La star australienne Nick Kyrgios a été suspendue pour une durée d’un mois et s’est engagée dans un programme de désintoxication, a annoncé jeudi l’Agence internationale pour l’intégrité du tennis (ITIA). La suspension fait suite à un contrôle antidopage révélant la présence de cocaïne, précise la communication publiée par l’organisation chargée de l’éthique et de la conformité dans le sport.

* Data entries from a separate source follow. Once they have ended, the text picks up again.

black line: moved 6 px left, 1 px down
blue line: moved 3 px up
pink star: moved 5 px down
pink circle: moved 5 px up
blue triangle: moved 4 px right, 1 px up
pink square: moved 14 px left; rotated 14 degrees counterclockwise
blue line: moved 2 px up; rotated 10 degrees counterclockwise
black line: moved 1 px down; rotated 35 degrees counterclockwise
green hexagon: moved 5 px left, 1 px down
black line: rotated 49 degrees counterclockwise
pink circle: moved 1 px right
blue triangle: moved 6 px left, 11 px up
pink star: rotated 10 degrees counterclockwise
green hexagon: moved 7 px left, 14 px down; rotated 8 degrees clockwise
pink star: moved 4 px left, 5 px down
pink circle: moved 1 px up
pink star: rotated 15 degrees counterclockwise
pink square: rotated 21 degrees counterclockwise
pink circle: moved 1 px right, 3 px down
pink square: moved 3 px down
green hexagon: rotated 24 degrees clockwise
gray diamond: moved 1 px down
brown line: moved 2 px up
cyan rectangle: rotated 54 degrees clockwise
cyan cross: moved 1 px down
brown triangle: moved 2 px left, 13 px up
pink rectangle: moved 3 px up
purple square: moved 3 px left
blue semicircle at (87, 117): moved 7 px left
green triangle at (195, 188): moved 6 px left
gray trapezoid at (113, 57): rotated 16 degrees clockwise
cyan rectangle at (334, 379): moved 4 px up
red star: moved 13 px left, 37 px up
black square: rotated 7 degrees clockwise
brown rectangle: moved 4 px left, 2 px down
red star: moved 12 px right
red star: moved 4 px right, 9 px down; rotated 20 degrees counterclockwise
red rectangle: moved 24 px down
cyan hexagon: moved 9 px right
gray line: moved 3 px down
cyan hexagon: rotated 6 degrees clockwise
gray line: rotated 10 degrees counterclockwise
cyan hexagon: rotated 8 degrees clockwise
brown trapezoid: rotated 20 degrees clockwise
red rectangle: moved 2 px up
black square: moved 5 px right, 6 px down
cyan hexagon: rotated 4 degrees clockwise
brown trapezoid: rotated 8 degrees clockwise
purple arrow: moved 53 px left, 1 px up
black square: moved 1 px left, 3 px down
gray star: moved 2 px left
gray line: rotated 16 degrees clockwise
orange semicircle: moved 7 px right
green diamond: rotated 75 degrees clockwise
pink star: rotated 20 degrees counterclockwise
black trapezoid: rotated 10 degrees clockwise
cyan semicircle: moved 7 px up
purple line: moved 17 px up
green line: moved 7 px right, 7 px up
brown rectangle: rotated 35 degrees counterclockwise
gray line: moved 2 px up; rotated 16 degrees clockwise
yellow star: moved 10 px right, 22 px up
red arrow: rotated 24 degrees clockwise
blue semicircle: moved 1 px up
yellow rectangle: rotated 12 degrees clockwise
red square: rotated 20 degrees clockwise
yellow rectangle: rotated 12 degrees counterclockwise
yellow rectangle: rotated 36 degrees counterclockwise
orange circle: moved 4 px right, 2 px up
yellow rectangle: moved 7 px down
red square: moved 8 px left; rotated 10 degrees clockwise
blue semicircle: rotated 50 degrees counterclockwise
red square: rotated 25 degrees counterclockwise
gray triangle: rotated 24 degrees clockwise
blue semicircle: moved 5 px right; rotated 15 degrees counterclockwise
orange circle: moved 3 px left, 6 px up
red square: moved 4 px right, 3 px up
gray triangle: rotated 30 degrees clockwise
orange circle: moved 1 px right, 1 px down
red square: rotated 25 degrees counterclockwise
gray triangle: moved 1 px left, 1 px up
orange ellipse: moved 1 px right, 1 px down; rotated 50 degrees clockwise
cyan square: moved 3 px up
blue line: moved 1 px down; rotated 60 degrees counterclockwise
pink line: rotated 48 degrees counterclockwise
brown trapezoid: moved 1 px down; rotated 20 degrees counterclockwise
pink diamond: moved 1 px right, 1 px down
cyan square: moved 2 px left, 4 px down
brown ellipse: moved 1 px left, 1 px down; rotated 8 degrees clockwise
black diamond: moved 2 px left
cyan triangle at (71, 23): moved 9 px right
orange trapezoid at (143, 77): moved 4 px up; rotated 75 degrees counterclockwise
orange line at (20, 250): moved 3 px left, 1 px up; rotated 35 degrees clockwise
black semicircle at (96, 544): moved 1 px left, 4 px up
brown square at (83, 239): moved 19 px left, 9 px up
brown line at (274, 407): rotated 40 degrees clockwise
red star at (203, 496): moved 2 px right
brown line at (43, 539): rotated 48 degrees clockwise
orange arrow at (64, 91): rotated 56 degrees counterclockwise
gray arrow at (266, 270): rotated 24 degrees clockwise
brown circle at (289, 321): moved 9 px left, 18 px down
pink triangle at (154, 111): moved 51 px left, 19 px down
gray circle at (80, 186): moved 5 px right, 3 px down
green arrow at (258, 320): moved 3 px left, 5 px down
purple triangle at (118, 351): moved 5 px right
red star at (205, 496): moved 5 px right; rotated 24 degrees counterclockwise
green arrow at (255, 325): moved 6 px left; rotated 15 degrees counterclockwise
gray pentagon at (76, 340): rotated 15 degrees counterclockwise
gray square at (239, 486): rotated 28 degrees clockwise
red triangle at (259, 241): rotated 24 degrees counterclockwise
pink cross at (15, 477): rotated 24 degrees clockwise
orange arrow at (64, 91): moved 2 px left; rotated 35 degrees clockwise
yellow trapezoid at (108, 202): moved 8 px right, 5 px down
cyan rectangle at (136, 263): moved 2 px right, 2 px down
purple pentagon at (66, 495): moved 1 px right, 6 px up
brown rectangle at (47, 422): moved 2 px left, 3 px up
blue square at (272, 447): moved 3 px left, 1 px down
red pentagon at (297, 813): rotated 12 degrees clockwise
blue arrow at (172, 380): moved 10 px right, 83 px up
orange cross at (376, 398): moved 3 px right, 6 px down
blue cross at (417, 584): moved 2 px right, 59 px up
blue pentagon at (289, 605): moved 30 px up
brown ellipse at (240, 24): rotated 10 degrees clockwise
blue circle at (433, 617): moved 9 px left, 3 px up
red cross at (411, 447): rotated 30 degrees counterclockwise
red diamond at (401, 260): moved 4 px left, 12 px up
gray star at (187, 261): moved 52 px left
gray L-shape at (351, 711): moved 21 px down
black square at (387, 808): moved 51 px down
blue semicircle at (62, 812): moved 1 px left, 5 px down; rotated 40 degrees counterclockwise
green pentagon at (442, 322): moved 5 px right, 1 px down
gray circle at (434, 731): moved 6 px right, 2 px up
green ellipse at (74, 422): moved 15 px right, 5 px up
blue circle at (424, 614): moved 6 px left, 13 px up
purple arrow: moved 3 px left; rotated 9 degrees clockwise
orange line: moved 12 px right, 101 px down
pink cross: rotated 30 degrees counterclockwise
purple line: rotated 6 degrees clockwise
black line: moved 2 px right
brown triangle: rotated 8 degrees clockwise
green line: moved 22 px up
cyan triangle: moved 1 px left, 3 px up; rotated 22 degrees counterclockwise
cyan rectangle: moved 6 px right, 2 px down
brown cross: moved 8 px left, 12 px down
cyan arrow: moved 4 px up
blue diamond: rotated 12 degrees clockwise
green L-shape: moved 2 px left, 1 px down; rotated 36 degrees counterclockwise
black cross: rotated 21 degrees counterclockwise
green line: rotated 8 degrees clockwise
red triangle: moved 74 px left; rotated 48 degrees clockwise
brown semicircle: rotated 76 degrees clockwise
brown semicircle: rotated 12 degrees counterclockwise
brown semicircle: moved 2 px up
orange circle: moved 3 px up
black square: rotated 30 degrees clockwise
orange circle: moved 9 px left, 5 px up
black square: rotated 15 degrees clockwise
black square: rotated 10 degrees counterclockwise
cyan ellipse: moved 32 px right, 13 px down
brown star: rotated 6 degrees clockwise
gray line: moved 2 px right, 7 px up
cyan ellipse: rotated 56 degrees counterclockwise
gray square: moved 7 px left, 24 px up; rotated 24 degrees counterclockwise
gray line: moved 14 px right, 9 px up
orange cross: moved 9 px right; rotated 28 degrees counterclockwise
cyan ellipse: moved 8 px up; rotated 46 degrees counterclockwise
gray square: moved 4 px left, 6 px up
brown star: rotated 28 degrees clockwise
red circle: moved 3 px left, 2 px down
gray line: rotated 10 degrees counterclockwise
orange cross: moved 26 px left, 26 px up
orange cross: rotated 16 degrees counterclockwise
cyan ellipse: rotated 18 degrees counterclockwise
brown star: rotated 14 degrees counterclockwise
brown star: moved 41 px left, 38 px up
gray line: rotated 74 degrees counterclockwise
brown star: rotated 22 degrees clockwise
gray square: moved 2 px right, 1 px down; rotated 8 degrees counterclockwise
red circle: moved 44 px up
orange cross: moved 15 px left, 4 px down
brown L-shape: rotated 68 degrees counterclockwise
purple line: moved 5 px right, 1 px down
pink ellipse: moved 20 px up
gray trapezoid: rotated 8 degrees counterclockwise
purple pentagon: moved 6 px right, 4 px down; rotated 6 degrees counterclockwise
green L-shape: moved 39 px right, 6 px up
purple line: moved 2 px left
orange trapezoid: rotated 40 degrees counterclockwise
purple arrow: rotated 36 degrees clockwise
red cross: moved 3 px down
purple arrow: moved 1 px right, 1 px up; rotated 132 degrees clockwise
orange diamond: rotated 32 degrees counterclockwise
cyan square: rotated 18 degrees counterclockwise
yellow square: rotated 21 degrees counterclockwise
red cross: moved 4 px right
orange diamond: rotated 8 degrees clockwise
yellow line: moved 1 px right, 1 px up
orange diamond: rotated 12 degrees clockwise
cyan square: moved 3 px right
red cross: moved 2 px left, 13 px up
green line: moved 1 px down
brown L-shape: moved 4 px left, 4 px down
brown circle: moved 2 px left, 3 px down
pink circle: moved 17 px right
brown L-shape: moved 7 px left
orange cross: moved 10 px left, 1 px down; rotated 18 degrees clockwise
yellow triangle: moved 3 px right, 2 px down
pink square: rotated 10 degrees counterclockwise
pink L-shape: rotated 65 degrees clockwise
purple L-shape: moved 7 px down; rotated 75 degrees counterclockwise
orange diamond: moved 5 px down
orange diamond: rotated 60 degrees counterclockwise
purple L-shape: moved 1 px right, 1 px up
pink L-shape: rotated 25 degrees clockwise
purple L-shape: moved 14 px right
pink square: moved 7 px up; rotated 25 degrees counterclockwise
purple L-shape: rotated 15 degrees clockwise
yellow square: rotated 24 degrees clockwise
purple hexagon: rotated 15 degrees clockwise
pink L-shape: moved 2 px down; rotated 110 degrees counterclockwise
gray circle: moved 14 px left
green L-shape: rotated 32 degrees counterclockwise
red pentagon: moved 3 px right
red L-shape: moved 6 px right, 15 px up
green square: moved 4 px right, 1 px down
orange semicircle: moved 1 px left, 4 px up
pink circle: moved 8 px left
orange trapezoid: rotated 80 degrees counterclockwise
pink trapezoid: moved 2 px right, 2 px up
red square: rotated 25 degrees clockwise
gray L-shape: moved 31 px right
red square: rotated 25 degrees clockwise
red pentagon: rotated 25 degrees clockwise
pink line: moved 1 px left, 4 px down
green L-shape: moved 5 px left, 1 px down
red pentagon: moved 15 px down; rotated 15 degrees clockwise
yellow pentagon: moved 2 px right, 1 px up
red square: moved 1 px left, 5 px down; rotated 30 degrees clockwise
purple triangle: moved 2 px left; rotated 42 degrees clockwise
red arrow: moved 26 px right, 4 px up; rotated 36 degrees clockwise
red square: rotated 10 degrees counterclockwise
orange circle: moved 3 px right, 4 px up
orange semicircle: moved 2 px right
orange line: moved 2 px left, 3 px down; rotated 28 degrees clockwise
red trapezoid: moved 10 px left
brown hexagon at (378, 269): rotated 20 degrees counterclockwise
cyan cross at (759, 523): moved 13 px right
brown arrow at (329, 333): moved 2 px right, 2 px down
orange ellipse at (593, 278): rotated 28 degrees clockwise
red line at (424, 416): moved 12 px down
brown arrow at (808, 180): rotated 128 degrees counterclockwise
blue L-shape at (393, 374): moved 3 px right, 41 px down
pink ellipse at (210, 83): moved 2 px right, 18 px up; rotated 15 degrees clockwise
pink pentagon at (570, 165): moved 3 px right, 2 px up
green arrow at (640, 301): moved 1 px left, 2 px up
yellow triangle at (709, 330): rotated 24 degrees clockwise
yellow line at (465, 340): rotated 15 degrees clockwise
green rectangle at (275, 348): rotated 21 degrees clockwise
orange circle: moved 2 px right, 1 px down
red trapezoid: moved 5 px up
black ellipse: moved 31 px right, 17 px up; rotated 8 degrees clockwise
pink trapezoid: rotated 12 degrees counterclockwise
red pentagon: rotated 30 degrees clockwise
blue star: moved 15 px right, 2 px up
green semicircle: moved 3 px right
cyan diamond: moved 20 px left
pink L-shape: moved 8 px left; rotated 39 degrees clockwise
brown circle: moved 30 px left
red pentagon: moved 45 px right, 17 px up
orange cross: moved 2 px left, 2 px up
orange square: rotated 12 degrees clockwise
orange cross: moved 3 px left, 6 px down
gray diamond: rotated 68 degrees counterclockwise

La mesure entraîne l’interdiction de participer à des compétitions officielles pendant la période indiquée et s’accompagne de l’obligatoire suivi thérapeutique déclaré par l’intéressé. L’annonce souligne la mise en œuvre des procédures disciplinaires prévues pour les cas de substances interdites, sans détailler le calendrier exact d’application ni d’éventuelles démarches juridiques ultérieures de la part du joueur.
Ce dossier s’inscrit dans un contexte où le contrôle des substances et la prévention des comportements à risque sont au centre des préoccupations des instances du tennis et des autorités sportives. L’intervention de l’ITIA rappelle le rôle de surveillance exercé pour garantir l’intégrité des compétitions et la conformité aux règles anti-dopage, sujet régulièrement abordé dans les débats autour du dopage et de la conduite des athlètes professionnels. La mention de l’engagement dans un programme de désintoxication met en lumière la dimension sanitaire et de prise en charge qui accompagne parfois les sanctions sportives.
La décision publiée par l’agence devrait être suivie de près par les organisateurs de tournois et par le milieu sportif, notamment en ce qui concerne les implications pratiques pour le calendrier du joueur et les obligations imposées durant la suspension. Les développements ultérieurs relèveront des procédures de l’ITIA et des éventuelles communications complémentaires de la part du joueur ou de ses représentants.